### [WORK ORDER]
After finding the line with "index dip: (496, 572)" in the entries below, retype exactly each line from there through the line with "middle tip: (241, 423)", including that final line.

[Dataset entries]
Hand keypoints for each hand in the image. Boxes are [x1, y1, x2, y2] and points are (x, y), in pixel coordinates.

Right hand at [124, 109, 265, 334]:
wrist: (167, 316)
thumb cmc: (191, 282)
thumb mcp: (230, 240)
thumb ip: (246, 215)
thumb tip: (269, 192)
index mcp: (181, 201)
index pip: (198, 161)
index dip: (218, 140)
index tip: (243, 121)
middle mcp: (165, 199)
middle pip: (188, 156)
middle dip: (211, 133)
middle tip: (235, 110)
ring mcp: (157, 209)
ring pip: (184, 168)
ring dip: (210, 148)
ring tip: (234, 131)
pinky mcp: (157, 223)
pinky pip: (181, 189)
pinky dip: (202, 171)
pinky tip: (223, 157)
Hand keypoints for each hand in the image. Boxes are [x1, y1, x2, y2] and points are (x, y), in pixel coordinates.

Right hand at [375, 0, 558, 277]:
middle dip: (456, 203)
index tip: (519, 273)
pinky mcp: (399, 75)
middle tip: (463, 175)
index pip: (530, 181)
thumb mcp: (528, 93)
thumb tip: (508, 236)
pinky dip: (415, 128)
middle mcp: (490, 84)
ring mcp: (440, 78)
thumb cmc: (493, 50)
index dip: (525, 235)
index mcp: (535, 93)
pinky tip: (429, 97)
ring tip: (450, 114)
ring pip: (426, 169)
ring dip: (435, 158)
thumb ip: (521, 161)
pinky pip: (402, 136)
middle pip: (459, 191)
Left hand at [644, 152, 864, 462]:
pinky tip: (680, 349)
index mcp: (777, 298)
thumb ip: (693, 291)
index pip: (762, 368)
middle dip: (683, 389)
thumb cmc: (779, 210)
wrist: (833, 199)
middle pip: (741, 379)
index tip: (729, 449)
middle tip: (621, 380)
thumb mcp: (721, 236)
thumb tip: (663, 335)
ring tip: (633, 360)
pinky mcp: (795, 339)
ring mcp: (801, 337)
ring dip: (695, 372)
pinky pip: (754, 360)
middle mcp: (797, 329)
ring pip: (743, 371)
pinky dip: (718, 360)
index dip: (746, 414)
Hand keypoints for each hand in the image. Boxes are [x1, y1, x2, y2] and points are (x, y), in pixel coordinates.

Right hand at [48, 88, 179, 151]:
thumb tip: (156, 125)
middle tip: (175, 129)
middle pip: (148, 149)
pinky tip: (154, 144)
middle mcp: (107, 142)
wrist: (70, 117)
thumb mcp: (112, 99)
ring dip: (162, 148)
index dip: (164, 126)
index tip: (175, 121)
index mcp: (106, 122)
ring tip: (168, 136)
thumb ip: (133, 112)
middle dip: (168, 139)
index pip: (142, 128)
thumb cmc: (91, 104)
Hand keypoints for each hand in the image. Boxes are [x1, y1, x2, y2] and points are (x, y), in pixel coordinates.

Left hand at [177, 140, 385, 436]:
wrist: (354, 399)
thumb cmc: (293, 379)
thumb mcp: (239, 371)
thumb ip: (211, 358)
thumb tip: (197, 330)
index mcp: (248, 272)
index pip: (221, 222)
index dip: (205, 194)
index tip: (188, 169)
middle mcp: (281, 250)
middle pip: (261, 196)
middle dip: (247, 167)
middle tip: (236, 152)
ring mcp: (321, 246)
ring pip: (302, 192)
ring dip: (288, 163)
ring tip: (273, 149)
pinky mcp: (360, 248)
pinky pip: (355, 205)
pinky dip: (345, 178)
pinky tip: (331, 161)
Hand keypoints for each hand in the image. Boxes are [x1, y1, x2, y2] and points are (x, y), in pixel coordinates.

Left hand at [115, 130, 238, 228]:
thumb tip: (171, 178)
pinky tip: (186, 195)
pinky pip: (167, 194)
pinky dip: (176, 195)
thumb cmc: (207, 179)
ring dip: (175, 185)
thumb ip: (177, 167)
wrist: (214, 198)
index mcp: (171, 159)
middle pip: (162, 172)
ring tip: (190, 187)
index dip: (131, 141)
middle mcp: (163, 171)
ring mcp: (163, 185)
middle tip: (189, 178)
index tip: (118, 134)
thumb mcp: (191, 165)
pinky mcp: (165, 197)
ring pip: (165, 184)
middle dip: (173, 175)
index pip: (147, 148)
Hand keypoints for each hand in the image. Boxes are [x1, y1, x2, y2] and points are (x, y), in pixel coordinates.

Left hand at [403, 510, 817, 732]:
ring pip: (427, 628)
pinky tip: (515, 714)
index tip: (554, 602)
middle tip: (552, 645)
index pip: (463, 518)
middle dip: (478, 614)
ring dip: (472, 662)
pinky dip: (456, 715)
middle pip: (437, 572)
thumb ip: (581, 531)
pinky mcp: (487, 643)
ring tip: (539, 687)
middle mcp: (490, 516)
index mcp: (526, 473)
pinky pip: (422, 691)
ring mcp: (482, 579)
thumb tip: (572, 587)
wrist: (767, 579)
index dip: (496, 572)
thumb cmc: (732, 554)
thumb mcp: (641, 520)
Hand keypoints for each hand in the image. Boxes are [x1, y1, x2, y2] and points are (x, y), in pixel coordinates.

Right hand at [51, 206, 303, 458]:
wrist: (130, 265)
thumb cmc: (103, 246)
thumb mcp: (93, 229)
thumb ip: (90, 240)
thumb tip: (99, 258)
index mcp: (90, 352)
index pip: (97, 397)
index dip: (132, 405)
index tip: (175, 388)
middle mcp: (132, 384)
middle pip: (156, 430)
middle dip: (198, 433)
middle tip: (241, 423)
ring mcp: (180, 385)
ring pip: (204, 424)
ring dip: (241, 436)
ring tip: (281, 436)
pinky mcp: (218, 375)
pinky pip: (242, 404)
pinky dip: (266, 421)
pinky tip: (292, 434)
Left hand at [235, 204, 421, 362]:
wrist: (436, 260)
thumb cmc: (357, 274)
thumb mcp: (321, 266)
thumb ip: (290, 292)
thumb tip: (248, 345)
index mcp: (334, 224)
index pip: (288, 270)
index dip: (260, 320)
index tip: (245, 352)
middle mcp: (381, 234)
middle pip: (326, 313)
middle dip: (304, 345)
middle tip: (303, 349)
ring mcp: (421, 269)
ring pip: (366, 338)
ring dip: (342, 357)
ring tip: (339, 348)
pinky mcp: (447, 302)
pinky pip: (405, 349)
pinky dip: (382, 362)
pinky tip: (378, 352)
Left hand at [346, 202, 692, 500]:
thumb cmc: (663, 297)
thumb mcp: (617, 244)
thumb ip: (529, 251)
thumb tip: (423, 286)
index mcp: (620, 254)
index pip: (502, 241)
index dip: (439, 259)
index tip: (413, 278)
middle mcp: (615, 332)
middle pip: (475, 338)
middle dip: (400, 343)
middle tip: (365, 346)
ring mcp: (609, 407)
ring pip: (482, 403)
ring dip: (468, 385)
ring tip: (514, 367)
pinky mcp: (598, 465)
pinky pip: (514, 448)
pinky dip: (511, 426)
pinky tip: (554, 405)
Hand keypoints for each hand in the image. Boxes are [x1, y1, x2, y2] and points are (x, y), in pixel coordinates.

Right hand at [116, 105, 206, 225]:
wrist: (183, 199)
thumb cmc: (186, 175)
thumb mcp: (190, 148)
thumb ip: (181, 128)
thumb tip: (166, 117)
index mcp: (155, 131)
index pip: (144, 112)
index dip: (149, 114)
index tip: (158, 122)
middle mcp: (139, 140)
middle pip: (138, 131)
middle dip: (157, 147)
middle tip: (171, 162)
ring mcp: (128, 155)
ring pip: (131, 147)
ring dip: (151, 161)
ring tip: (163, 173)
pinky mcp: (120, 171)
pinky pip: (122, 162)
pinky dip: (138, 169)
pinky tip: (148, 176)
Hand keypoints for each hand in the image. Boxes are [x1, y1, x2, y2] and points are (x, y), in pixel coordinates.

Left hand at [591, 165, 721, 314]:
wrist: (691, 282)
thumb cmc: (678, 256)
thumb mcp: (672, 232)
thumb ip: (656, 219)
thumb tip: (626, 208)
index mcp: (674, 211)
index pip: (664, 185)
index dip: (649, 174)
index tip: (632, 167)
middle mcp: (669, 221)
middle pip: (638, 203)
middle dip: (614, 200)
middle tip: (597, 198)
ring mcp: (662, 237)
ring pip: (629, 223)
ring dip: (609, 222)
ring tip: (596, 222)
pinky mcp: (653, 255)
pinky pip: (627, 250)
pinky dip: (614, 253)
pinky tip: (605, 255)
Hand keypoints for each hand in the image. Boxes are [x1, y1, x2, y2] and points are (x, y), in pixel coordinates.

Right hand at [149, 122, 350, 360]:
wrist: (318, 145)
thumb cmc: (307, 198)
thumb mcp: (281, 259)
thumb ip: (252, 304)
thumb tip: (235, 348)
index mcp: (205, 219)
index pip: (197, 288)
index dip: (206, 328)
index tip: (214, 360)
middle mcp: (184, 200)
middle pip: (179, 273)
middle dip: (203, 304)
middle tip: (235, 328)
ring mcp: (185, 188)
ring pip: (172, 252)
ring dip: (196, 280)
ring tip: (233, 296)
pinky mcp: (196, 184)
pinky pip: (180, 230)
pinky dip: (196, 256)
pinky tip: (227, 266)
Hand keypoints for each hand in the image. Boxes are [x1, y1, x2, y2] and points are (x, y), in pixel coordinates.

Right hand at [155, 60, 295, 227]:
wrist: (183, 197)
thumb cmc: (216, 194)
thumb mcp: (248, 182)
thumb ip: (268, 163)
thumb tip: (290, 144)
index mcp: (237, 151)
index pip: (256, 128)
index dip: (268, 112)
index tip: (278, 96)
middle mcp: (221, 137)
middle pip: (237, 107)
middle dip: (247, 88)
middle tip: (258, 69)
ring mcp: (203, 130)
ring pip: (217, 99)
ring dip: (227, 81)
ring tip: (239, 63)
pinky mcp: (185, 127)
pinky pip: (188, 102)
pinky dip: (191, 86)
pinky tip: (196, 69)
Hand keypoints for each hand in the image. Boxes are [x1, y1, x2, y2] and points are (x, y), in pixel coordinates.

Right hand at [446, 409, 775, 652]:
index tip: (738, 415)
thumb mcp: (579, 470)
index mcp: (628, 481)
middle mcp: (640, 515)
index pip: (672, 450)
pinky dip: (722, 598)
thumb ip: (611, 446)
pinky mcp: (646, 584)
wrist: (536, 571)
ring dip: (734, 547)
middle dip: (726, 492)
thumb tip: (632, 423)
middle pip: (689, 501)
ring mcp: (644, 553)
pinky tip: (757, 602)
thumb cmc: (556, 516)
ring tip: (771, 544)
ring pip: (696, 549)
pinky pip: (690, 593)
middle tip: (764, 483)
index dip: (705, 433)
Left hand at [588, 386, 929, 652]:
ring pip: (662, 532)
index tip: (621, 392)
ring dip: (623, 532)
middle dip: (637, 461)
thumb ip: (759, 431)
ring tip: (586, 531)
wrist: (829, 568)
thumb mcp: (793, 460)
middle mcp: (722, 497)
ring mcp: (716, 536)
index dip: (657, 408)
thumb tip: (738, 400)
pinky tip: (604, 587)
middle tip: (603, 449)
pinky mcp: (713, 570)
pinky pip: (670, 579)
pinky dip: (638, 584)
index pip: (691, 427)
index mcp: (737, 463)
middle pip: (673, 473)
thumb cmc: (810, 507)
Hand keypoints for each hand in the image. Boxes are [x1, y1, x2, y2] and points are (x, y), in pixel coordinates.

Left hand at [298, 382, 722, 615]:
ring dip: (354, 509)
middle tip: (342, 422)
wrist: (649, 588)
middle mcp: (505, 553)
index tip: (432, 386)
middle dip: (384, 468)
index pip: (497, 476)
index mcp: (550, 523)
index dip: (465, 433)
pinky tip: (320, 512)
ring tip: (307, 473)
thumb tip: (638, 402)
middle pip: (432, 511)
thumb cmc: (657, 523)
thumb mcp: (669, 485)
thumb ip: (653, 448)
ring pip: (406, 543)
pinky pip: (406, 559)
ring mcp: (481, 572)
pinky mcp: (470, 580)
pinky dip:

### [SOLUTION]
index dip: (496, 572)
thumb cmc: (732, 554)
thumb mcp: (641, 520)
Hand keypoints for each hand in the image. Boxes are [x1, y1, x2, y2] and points are (x, y), in pixel coordinates.

Right hand at [51, 206, 303, 458]:
wrist: (130, 265)
thumb cmc: (103, 246)
thumb mcp: (93, 229)
thumb ip: (90, 240)
thumb tip: (99, 258)
index mcp: (90, 352)
index pip: (97, 397)
index dip: (132, 405)
index tip: (175, 388)
middle mcp: (132, 384)
middle pip: (156, 430)
middle dip: (198, 433)
middle tip: (241, 423)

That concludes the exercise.